(CNS): Following the historic debate on the Legislative Assembly last week on the government motion adopting the introduction of ‘one man, one vote’ in single member constituencies in time for the 2017 General Election, officials at the Elections Office are preparing the ground for the electoral reform. Government’s next step is to amend the existing elections law and the premier told his parliamentary colleagues this week that the amendments will be brought before them by March next year. Meanwhile, the elections management team are beginning to plan for the nation’s first election under the new system.
The general elections and the adoption of the nineteen single member constituencies, as recommended by the Electoral Boundary Commission, are 19 months away and the Elections Office will be working on the necessary legislative changes to legitimize the new political landscape. Officials will also be working on the logistics of the 2017 elections, including staff and paraphernalia requirements, training, changes in polling requirements and educating voters.
“Communicating changes in the elections process to voters has always been a key priority for the Elections Office,” Supervisor of Elections Wesley Howell said, noting that, with the magnitude of the changes recommended in the EBC report, the Elections Office plans to continue the tradition of offering guidance to voters and other stakeholders.
However, North Side MLA Ezzard Miller, who has long campaigned for the adoption of OMOV in SMCs, recently told CNS that the people of Cayman are more than capable of understanding and adapting to the change, which is far easier to comprehend than the block voting in multi-member constituencies they have been used to.
In 2017, all registered voters (a figure that currently stands at 18,285) will have the right to cast just one vote for one member in a ‘first past the post’ system.
The boundary commission has drawn up the constituencies within the boundaries of the districts, and although they are in some cases very similar to the former polling station districts, there are some significant changes in some areas such as West Bay, as well as the Bodden Town-George Town border areas.
While voters will be able to adapt quickly to the casting of one ballot in their new constituencies, the challenge will be for those who want to be elected to work out where they should now stand.
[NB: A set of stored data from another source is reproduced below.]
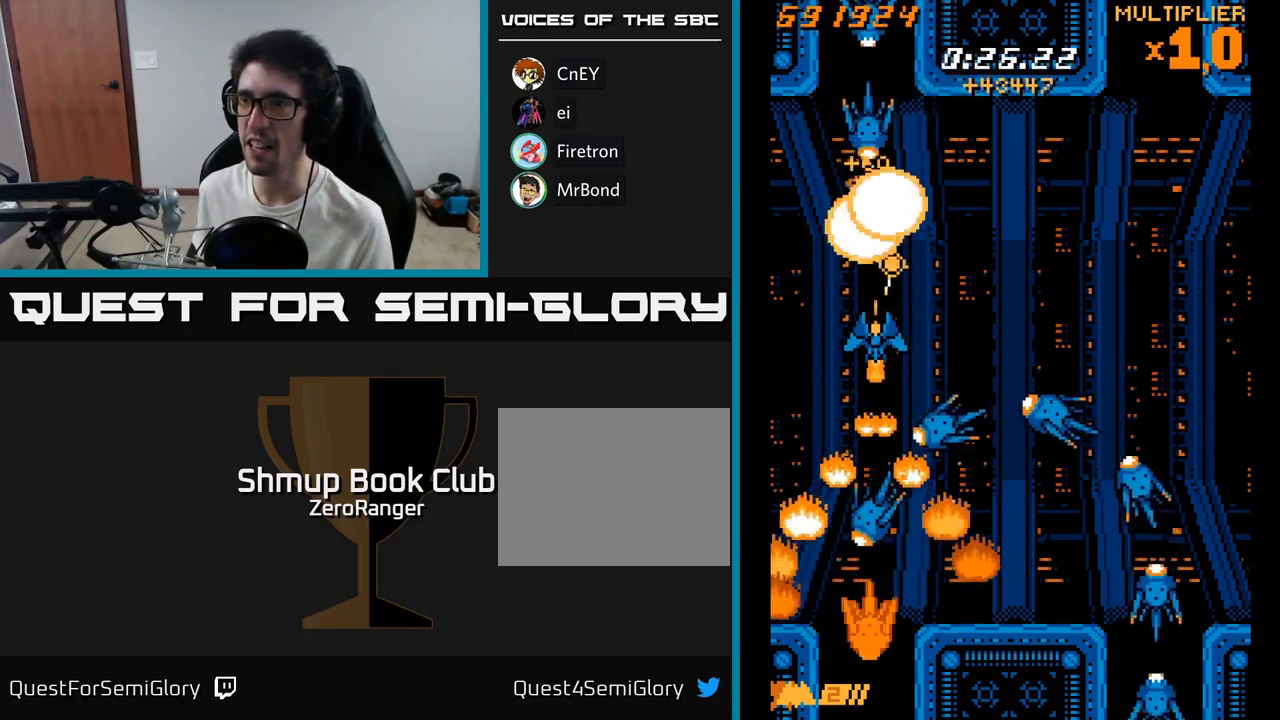
{"buttons": ["X"], "right_stick": "center", "events": [[17, "DPAD_DOWN", "down"], [117, "DPAD_DOWN", "up"], [383, "DPAD_DOWN", "down"], [450, "DPAD_DOWN", "up"]]}
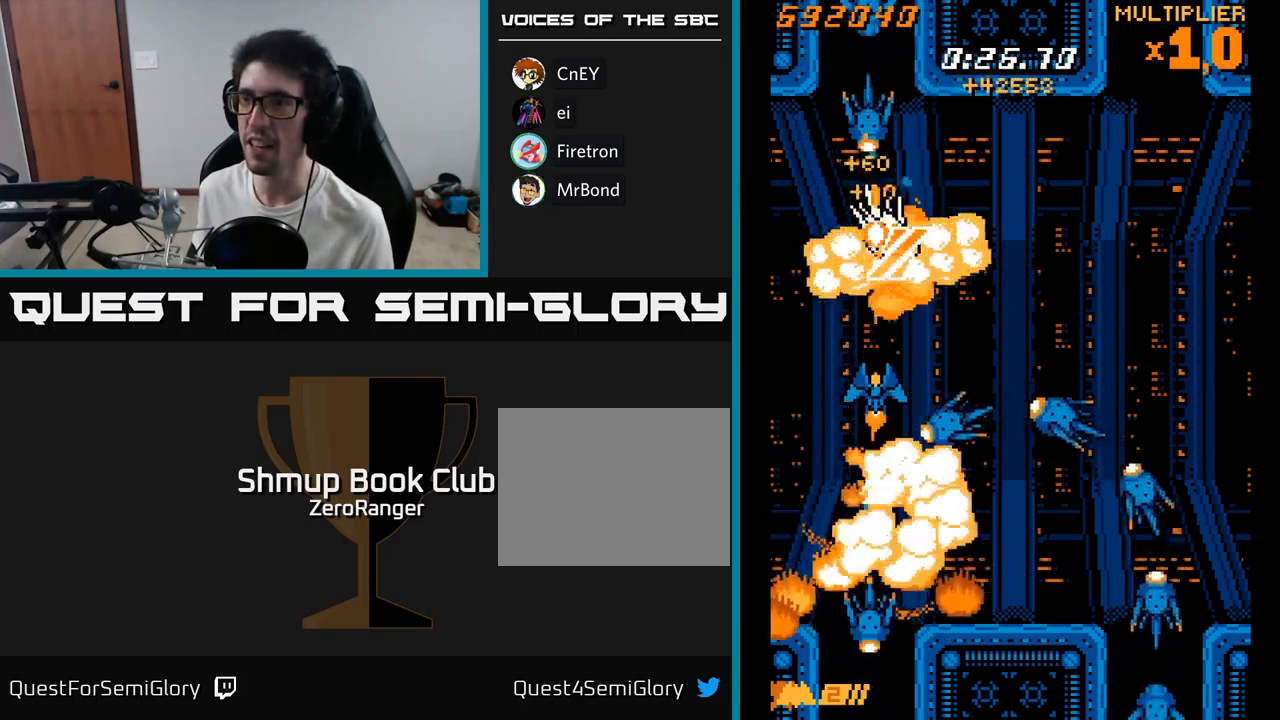
{"buttons": ["X"], "right_stick": "center", "events": [[183, "DPAD_DOWN", "down"], [250, "DPAD_DOWN", "up"]]}
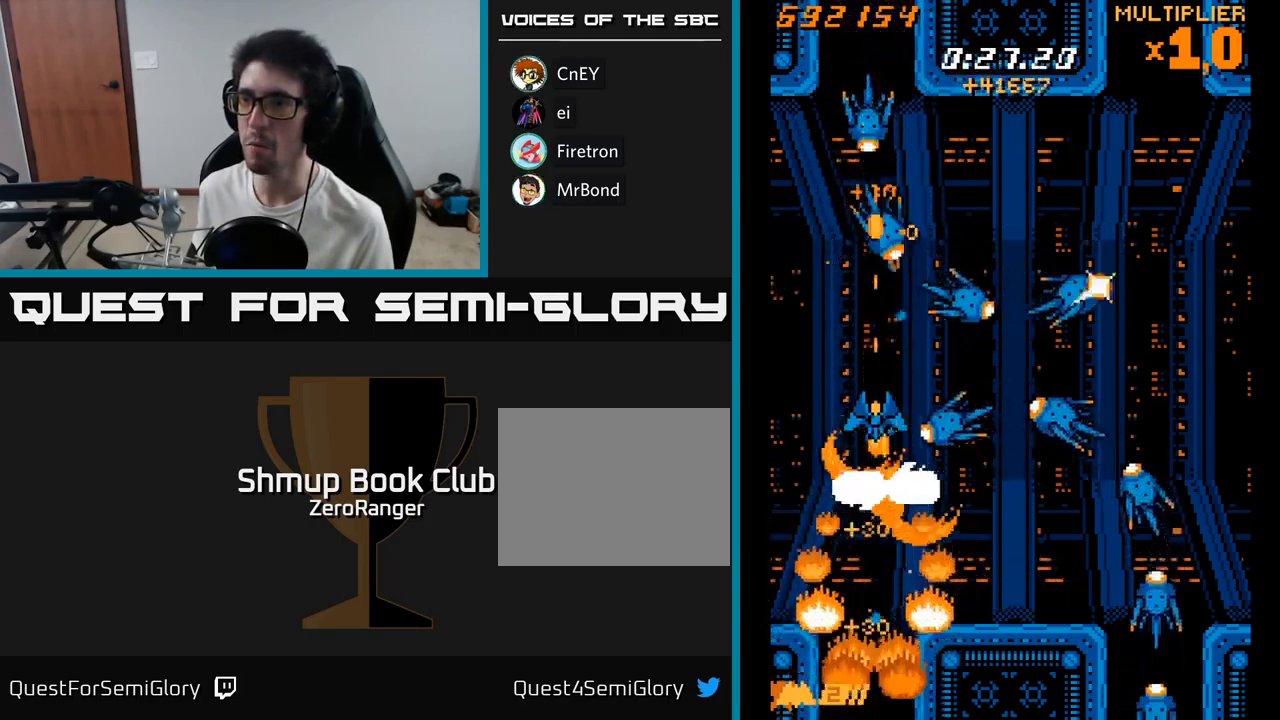
{"buttons": ["X"], "right_stick": "center", "events": [[333, "DPAD_UP", "down"], [450, "DPAD_UP", "up"]]}
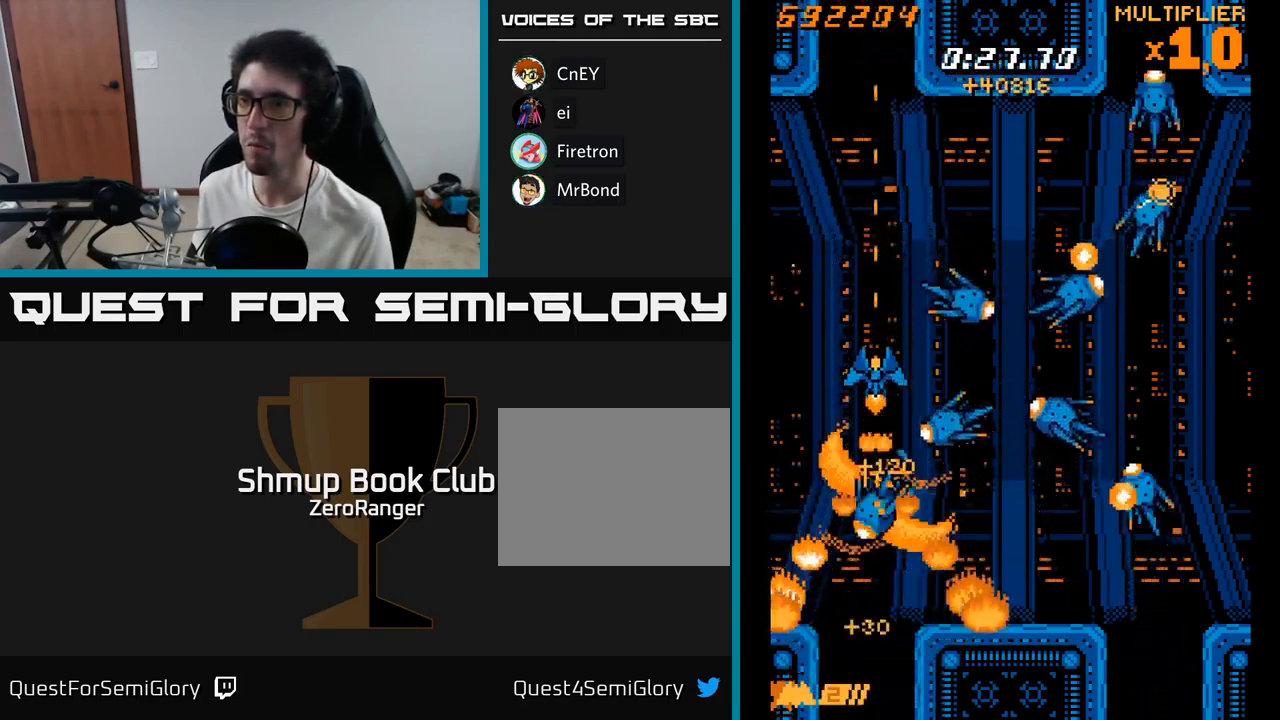
{"buttons": ["X", "DPAD_UP"], "right_stick": "center", "events": [[350, "DPAD_UP", "down"]]}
Although existing politicians and former candidate will be closely examining their previous polling results to see which areas of their districts brought them the most support, the new boundaries, where they vary from the previous polling districts, may make it less obvious to calculate. It will also present challenges for the parties where existing members find that they share their best support with their political colleagues.
Draft maps showing the new constituencies are available on the Elections Office website. But although it is now a public document, the final copy of the EBC 2015 report is not yet published on any government website for the public to see. CNS has requested a copy and will post the report as soon as we receive it.